◆ INFORMATION PROVIDED
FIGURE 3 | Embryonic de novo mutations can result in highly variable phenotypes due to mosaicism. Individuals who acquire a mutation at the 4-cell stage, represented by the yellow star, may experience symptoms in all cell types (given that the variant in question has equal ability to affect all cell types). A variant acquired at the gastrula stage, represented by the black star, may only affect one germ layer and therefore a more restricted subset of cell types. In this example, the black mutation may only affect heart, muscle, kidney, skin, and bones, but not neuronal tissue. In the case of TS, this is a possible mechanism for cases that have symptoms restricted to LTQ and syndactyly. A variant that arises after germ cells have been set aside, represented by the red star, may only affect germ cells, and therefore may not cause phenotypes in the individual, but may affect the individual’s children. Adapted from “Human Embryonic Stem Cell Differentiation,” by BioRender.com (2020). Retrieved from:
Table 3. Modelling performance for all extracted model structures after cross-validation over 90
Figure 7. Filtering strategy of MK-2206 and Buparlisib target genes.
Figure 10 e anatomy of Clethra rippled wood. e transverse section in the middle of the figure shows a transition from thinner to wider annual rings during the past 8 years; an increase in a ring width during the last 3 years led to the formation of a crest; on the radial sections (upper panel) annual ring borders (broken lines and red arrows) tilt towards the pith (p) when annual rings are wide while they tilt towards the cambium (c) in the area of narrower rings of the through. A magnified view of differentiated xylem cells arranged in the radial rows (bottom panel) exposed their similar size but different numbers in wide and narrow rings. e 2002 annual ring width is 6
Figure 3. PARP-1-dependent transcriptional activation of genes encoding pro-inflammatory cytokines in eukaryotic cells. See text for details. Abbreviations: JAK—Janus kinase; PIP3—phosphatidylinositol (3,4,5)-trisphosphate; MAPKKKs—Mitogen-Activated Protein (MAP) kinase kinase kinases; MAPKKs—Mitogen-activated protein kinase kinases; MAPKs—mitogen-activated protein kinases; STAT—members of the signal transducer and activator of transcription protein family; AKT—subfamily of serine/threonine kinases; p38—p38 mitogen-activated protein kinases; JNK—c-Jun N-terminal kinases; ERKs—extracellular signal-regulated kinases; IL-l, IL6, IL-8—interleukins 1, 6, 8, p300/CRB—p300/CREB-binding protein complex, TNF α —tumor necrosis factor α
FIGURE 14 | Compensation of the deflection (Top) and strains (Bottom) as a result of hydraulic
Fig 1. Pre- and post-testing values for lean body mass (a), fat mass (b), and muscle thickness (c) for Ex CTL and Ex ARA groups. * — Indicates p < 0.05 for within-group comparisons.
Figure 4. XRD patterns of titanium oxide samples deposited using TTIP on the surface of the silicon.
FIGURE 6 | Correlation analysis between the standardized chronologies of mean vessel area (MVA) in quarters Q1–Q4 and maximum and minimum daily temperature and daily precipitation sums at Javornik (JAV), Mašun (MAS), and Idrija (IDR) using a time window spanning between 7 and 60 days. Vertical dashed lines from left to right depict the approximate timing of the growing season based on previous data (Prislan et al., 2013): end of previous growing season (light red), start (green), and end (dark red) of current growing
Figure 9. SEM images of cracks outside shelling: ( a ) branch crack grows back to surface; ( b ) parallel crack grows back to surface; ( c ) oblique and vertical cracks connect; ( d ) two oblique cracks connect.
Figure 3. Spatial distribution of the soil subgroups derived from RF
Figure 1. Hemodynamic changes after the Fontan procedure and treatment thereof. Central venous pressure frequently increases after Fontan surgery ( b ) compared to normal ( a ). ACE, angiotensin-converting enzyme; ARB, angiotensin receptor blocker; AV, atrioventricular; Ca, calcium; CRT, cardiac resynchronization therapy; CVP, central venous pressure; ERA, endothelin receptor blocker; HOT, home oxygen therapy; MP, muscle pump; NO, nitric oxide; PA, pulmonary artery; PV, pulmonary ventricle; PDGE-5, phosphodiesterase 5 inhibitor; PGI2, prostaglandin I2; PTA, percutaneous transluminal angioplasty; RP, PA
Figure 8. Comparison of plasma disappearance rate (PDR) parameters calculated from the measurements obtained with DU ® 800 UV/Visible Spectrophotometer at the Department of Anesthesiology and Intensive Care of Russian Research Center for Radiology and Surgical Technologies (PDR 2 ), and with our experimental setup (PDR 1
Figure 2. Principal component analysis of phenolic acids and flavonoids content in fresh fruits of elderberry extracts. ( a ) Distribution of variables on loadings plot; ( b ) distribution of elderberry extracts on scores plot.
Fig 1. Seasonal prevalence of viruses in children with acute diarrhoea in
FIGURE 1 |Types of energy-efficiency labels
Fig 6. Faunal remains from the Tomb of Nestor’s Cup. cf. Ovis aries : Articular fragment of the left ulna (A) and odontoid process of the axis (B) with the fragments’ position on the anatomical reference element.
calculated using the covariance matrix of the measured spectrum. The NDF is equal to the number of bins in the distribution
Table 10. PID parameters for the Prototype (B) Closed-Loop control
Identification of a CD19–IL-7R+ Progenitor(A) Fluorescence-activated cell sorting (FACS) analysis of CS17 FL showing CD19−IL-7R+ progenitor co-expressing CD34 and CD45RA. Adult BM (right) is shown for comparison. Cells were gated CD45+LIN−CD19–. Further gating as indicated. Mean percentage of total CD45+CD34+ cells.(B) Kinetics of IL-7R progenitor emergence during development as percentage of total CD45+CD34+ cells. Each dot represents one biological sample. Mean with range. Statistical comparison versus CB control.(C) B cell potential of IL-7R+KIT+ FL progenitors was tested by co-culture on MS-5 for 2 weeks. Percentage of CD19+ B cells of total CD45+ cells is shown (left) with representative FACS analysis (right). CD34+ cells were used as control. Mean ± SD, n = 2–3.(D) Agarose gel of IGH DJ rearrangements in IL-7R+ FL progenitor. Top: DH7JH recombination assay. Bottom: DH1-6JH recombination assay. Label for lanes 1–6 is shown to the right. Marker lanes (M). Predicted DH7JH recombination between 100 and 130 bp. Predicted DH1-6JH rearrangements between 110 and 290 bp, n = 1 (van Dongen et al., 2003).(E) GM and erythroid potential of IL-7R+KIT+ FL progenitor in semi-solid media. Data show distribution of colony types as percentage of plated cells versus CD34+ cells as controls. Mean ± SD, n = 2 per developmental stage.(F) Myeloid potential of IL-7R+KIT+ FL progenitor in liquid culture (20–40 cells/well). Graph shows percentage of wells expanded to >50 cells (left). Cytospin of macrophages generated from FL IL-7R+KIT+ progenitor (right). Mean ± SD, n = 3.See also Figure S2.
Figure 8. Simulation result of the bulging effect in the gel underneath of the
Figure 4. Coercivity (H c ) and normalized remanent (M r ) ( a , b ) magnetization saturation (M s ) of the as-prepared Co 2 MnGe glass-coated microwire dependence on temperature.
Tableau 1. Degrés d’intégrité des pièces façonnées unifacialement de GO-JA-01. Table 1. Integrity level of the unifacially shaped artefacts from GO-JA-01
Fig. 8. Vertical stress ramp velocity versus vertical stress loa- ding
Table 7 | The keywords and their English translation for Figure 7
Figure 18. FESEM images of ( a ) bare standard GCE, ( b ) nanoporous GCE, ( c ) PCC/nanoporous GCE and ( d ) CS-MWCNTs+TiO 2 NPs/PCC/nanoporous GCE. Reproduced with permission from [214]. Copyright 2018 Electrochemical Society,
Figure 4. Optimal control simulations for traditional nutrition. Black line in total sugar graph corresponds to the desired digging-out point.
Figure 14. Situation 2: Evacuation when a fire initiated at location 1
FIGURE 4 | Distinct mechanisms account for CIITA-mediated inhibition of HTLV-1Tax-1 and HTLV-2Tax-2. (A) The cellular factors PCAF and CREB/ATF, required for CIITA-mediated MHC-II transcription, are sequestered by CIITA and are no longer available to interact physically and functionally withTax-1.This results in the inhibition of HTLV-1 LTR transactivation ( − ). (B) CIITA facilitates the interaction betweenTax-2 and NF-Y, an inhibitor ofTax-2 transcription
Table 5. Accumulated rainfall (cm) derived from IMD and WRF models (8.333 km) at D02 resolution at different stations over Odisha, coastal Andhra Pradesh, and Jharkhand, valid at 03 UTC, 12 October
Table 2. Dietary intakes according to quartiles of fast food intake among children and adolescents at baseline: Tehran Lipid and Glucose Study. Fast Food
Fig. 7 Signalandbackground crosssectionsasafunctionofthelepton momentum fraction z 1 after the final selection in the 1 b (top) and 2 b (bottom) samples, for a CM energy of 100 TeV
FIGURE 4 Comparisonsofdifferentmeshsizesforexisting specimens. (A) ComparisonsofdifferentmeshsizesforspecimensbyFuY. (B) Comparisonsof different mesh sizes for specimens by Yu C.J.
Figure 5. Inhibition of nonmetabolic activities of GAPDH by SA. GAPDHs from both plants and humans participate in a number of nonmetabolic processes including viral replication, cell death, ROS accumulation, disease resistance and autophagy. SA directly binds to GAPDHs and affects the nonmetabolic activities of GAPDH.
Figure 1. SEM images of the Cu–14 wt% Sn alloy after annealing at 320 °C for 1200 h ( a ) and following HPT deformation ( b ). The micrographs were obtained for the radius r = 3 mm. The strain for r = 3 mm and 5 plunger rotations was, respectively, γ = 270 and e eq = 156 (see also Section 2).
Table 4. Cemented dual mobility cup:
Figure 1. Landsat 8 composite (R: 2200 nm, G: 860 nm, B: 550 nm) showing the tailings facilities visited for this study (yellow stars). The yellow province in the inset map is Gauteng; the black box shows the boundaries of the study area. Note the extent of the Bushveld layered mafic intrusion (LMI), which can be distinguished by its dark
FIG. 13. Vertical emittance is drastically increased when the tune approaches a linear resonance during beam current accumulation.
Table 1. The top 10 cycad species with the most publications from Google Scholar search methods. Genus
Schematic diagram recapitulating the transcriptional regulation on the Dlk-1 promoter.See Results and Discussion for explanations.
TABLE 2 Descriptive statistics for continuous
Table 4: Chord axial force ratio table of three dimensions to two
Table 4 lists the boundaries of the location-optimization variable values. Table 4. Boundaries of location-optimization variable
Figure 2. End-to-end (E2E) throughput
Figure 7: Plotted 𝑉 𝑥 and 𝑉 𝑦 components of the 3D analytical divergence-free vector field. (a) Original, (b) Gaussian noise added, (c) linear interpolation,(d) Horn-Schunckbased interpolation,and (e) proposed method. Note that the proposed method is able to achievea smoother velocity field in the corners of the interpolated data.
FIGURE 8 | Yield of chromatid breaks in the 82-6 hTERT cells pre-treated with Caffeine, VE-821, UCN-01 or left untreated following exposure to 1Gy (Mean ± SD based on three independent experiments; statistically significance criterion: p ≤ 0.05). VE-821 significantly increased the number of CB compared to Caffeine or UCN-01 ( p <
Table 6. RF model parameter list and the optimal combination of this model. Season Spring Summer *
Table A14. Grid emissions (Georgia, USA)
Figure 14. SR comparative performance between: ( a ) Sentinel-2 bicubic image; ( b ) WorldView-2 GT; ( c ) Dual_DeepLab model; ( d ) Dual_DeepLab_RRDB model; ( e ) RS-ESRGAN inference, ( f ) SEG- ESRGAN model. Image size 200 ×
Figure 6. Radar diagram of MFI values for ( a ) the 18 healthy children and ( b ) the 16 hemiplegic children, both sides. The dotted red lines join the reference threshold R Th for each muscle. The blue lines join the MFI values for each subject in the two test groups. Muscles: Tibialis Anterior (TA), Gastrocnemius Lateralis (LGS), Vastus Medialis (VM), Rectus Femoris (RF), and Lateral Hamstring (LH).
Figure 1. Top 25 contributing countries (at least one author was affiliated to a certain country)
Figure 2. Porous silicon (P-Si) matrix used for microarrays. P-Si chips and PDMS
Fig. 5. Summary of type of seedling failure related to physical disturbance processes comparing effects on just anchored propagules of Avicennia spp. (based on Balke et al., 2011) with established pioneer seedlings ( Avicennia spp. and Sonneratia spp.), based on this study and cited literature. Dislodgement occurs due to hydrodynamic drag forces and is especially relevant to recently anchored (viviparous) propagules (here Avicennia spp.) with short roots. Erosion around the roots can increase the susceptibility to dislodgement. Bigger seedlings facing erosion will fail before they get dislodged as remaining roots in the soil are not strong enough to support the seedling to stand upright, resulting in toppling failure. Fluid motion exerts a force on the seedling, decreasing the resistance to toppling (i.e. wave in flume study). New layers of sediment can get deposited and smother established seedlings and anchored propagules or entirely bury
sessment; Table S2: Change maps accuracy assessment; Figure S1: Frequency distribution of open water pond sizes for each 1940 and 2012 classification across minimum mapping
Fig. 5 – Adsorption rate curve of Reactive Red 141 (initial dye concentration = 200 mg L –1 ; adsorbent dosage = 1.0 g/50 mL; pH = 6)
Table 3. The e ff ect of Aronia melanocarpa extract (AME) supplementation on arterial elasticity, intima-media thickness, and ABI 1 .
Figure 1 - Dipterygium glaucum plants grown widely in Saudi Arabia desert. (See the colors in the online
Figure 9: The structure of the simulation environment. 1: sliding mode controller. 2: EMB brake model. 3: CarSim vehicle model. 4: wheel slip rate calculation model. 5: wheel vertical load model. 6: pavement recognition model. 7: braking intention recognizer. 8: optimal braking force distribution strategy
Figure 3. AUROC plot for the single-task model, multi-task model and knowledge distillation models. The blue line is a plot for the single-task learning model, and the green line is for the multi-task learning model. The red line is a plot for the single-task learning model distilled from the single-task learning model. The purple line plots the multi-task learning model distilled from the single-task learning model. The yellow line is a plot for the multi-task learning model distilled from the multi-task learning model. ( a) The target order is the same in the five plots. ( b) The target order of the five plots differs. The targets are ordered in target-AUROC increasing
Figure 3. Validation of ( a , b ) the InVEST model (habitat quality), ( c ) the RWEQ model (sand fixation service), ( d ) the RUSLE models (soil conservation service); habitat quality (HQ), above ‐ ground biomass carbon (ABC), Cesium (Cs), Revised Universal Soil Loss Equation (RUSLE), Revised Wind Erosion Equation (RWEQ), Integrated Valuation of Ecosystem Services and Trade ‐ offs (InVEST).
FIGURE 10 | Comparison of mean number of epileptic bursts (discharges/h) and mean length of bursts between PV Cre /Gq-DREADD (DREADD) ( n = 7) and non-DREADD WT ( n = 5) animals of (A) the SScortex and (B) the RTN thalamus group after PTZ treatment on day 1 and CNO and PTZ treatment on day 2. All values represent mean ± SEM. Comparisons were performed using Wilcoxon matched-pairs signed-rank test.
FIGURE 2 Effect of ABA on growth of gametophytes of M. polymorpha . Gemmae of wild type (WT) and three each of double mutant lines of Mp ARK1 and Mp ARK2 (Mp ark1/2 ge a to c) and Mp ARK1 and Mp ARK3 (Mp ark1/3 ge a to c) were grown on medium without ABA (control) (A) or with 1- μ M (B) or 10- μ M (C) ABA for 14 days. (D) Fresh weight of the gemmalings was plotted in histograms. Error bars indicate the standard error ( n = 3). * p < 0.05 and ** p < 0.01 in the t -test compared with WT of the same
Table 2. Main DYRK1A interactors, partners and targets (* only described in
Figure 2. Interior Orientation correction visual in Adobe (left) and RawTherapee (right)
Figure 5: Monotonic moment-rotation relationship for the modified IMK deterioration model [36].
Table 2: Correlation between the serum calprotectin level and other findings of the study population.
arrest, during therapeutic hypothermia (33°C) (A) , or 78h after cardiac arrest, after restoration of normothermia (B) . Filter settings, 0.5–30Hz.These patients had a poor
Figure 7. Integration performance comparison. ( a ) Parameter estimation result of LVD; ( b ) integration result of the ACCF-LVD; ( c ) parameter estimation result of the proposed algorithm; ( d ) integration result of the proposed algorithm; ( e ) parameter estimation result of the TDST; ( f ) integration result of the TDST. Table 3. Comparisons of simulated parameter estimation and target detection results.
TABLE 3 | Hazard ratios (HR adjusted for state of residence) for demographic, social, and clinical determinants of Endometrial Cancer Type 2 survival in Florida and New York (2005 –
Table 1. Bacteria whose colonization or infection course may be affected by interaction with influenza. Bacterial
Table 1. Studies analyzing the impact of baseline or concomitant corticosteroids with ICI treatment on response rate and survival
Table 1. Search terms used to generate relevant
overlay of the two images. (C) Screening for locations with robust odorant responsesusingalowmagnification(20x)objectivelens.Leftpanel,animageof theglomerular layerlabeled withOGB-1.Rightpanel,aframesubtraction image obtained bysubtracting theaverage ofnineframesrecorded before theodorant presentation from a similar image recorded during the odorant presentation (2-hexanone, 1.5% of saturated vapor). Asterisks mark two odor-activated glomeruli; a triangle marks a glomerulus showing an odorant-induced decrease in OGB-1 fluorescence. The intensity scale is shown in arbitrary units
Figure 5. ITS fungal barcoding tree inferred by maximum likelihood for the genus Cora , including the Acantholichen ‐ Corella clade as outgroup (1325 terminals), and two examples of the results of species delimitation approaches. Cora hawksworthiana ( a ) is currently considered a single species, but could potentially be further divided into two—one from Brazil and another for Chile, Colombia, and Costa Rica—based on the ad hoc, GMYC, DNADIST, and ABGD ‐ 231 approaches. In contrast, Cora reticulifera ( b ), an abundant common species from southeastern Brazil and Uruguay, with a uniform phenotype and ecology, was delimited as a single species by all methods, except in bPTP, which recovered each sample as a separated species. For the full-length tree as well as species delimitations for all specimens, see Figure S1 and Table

◆ EXERCISE BRIEF
Among the lines above, find the one with "Schematic diagram recapitulating" and the one with "Figure 2. End-to-end (E2E) throughput". Quote both and everything between them, exactly.

◆ ANSWER FOR THE TASK
Schematic diagram recapitulating the transcriptional regulation on the Dlk-1 promoter.See Results and Discussion for explanations.
TABLE 2 Descriptive statistics for continuous
Table 4: Chord axial force ratio table of three dimensions to two
Table 4 lists the boundaries of the location-optimization variable values. Table 4. Boundaries of location-optimization variable
Figure 2. End-to-end (E2E) throughput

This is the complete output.